Nigeria’s successful Eurobond issue
Nigeria has just raised $1 billion through an international bond sale. The country issued $500m of five-year bonds and $500m of 10-year bonds, at a yield of 5.375 percent and 6.625 percent, respectively, below the initial guidance by bankers. The overall order book was just over $4 billion, despite higher borrowing costs in the wake of market turmoil caused by the US Federal Reserve’s plans to end quantitative easing.
Cheap money, part of the Fed’s $85 billion monthly splurge on US assets, has in recent years found its way into emerging market domestic debt and equity markets on the back of attractive international rate differential (the difference between rates in Nigeria and the global market). To date, an estimated 10 percent of foreign portfolio investments in Nigeria are in FGN bonds.
However, the high cost of financing the domestic debt – with 10-year Nigerian bond yields at north of 13 percent – caused Finance Minister Ngozi Okonjo-Iweala to change strategy, and embrace the cheaper dollar-denominated debt. The proceeds from the bond sale are to be used to finance power transmission projects, according to the Finance Ministry.
We commend the FG for taking this bold step to plug our infrastructure deficit but caution that all effort should be made to utilise the debt for the purpose for which it was raised. Uncompleted transmission projects, according to the Roadmap for Power Sector Reform, amount to $750 million.

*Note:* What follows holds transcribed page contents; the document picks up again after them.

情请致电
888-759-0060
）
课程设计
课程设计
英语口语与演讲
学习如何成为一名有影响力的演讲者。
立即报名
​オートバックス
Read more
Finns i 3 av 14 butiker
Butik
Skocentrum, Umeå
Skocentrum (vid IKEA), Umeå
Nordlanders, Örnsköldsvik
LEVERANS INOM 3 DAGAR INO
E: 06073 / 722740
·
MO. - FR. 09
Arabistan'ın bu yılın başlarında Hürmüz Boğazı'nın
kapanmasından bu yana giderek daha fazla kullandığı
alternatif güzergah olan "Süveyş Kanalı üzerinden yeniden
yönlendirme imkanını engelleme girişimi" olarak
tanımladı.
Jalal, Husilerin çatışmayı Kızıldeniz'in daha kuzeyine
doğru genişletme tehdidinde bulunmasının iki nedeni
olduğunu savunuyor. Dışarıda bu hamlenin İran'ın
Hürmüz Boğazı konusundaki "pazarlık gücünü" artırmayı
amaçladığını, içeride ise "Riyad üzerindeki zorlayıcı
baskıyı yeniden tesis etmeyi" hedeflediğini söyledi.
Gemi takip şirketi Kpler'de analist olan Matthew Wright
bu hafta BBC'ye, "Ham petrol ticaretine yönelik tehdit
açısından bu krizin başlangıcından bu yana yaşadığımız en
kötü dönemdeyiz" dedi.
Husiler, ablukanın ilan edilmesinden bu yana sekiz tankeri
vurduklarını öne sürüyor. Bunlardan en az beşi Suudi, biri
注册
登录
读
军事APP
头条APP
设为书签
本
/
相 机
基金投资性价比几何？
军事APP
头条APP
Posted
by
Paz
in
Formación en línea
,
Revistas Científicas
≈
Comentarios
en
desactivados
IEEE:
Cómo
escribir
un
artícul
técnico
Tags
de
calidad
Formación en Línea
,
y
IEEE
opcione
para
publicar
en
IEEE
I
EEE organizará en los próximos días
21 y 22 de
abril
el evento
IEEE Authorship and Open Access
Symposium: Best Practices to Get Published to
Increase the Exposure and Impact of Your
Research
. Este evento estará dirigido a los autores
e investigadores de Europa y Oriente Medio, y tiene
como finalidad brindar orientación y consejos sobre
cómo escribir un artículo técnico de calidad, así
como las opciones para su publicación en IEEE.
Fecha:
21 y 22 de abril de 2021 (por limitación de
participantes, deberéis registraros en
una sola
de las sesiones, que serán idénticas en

Because the transmission network is the weakest link in the supply of electricity, completion of overdue and new projects, e.g., a new super transmission grid, is critical.
The completed NIPP projects could increase the country’s generating capacity by 5,000MW in three years, widening the gap between generation capacity and the capacity of the grid. The entire electricity value chain needs $10 billion to produce a “modest target” of 40,000MW in 10 years. A transmission grid that cannot transmit generated capacity will hinder the privatisation of the electricity industry.
Renaissance Capital, an investment bank, in its report “Nigeria Unveiled”, estimates that electricity supplied to Lagos State comes to 163 watts per resident. Though this figure is four times more than the national average, South Africans are supplied 25 times electricity. The northeast of Nigeria, especially Borno State, is in perpetual darkness: electricity supplied is a puny 7 watts. To power a 60 watt bulb, each resident of Borno State will need 9 times what they are being supplied.
The lack of power is putting a break on Nigeria’s industrial growth leading to a huge output gap, which is the difference between potential and actual GDP growth. Katsina State, Nigeria’s cotton hub, employs 12 percent of Nigeria’s manufacturing workforce but is unable to expand cotton production for exports due to lack of cheap energy for competitive advantage against Chinese imports.
The generation, transmission and distribution of stable electricity is critical for lifting millions of Nigerians out of poverty, and it hoped that the $1 billion Eurobond issued by the Federal Government will help facilitate a step in that direction, by investing proceeds in power infrastructure devoid of politics and ineptitude.